Try it:
Which lines in the records below contain the string "that"? Locate each one and copy it in full.

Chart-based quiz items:
----------

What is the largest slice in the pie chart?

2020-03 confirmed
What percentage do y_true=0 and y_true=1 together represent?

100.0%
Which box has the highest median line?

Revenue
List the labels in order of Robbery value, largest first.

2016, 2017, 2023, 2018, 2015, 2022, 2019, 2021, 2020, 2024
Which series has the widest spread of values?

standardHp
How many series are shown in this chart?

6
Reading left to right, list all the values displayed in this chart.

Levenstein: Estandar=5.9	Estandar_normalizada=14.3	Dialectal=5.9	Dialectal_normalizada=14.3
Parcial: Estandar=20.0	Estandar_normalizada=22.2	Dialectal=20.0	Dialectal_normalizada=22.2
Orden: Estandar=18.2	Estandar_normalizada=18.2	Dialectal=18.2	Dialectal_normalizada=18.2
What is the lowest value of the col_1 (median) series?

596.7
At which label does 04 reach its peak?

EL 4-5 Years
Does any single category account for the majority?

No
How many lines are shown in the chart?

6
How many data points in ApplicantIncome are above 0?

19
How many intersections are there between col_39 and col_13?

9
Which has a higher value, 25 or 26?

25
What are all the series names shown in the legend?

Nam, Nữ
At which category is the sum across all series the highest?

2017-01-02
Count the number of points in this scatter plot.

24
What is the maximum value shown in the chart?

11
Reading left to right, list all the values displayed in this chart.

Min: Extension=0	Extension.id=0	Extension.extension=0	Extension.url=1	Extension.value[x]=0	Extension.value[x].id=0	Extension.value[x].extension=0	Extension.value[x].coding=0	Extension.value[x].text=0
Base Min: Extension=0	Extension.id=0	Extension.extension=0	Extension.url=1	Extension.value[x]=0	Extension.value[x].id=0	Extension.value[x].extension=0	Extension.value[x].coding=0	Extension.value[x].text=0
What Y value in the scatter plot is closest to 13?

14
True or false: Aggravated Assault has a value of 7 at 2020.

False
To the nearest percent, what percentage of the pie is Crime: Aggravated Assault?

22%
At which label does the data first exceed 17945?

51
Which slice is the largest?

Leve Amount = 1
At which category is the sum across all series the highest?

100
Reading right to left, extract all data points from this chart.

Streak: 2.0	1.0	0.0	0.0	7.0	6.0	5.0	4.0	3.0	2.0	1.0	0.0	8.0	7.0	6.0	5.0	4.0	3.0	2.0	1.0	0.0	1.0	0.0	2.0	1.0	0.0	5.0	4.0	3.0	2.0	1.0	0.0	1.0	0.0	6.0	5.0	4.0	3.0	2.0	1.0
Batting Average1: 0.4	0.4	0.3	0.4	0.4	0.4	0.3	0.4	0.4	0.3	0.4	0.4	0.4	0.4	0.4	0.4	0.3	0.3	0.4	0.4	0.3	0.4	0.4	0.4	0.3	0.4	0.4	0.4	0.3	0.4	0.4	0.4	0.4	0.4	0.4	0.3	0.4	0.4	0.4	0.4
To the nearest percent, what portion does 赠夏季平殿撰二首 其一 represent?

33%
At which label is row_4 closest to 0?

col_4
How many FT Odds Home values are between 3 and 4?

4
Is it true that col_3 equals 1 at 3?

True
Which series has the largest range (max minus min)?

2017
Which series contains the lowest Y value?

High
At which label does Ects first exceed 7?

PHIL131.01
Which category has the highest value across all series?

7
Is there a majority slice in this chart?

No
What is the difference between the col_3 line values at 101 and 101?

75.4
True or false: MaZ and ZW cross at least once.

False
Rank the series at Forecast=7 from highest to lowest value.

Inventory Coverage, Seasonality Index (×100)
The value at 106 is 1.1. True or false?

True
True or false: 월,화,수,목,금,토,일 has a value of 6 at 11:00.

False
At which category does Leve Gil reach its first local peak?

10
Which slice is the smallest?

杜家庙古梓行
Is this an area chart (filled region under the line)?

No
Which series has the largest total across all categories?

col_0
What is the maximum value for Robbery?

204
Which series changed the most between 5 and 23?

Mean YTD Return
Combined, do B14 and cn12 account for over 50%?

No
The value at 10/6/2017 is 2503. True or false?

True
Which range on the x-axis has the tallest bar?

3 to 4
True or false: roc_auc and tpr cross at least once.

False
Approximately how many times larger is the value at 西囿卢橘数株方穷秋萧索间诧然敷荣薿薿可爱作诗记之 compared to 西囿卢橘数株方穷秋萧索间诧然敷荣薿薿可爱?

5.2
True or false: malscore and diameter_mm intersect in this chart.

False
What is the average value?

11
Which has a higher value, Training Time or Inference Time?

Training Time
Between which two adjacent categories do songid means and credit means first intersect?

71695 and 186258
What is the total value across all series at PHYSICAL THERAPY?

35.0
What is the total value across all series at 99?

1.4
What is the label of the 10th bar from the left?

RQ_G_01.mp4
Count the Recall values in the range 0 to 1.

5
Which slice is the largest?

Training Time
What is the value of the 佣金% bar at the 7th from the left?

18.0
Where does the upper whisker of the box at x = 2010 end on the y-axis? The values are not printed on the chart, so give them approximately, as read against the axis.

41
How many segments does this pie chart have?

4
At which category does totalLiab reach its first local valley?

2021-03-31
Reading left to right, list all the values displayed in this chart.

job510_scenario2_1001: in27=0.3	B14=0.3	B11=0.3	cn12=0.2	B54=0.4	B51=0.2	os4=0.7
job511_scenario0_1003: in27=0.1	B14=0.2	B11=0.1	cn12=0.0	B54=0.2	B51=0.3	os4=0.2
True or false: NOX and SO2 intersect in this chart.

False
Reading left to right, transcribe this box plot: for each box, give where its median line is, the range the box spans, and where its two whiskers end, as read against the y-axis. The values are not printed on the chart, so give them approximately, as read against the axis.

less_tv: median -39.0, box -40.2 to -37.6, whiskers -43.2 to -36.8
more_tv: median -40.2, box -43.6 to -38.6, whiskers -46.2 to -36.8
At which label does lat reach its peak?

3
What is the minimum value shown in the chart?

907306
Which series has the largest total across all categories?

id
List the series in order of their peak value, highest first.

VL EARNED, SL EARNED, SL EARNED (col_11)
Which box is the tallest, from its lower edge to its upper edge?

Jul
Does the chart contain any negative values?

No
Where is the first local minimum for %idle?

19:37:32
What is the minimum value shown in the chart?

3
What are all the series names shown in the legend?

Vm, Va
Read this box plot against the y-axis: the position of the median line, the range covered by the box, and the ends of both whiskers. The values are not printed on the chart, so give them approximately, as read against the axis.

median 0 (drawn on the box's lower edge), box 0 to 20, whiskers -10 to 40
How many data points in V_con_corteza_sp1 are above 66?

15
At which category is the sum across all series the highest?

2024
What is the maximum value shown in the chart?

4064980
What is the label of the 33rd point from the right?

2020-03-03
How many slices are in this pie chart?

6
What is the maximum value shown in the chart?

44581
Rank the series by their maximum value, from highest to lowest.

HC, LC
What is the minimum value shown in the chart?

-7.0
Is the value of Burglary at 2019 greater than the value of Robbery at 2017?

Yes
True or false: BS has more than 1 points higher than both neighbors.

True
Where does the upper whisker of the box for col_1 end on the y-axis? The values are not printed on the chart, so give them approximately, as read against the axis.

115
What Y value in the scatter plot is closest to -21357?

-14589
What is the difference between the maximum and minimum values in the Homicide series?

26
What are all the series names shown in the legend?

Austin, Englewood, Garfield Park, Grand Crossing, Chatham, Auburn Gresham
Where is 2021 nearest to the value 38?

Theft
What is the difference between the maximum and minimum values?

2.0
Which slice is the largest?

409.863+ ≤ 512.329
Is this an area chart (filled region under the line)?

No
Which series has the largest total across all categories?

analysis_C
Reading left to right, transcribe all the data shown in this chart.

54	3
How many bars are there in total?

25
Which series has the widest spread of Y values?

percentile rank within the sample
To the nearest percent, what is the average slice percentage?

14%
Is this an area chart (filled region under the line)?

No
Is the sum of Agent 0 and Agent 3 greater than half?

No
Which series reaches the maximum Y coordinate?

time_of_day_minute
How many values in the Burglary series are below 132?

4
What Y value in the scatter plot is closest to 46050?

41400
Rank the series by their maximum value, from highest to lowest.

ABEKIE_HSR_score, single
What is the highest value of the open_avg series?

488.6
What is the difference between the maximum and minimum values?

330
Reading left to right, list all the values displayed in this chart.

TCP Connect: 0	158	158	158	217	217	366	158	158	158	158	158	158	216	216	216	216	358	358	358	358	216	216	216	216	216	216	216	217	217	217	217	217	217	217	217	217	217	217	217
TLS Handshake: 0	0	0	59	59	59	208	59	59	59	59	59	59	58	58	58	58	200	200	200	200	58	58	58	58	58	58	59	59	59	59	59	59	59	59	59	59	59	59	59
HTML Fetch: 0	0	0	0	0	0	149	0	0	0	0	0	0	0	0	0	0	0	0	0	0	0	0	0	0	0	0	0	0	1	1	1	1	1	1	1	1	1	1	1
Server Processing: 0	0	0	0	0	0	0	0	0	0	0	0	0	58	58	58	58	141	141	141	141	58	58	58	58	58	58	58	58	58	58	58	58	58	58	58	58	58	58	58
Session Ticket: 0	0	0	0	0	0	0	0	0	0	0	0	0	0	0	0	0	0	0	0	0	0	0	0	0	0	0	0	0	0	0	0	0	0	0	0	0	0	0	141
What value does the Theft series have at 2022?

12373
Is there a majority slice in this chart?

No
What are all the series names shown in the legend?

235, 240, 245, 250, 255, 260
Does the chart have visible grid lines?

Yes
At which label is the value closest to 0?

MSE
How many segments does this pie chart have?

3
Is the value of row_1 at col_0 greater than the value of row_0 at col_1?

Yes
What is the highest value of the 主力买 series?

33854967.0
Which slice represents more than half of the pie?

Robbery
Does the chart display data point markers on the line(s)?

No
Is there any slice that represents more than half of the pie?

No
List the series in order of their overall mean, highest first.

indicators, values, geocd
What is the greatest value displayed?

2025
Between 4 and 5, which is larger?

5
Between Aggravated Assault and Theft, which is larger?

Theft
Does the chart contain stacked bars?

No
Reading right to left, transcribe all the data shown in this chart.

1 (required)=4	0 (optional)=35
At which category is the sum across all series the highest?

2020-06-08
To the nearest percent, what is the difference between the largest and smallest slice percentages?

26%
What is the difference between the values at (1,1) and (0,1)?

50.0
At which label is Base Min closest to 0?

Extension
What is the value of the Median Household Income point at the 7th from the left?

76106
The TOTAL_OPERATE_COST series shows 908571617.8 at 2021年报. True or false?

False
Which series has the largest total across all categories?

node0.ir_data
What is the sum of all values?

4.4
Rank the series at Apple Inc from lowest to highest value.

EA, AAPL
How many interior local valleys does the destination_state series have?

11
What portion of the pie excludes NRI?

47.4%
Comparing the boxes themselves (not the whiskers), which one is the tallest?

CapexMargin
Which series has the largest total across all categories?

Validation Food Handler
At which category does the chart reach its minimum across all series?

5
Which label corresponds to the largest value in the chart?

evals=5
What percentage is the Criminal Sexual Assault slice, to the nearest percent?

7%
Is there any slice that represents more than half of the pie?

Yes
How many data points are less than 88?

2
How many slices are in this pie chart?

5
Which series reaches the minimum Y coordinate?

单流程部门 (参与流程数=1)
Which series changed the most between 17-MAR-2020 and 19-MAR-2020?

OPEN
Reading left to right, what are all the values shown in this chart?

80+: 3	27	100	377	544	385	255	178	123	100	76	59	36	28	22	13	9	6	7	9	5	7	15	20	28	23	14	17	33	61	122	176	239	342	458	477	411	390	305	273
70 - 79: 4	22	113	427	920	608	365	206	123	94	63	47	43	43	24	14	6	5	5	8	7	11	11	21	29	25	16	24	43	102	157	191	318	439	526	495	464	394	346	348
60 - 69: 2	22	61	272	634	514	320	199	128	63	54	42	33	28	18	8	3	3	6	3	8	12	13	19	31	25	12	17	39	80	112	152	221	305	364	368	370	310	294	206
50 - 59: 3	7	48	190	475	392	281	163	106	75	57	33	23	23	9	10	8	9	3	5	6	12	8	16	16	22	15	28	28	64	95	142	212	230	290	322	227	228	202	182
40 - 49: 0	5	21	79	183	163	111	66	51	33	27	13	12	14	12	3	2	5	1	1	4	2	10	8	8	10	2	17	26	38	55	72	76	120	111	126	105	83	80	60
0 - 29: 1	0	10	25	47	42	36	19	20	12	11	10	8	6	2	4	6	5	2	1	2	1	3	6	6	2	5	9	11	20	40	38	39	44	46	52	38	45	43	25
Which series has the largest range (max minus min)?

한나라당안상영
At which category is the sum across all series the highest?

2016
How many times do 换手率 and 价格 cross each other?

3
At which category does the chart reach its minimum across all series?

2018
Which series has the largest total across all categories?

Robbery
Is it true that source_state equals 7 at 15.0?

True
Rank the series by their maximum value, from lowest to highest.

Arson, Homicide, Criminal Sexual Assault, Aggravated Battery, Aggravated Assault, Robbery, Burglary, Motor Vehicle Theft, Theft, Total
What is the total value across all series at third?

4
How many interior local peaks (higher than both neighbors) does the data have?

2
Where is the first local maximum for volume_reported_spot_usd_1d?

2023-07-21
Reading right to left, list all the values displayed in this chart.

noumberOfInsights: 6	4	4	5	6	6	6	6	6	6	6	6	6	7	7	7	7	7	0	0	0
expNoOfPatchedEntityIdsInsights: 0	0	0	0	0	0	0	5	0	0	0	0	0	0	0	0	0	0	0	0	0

----------

Written response:
Is it true that col_3 equals 1 at 3?
Is there any slice that represents more than half of the pie?
Is there any slice that represents more than half of the pie?
Is it true that source_state equals 7 at 15.0?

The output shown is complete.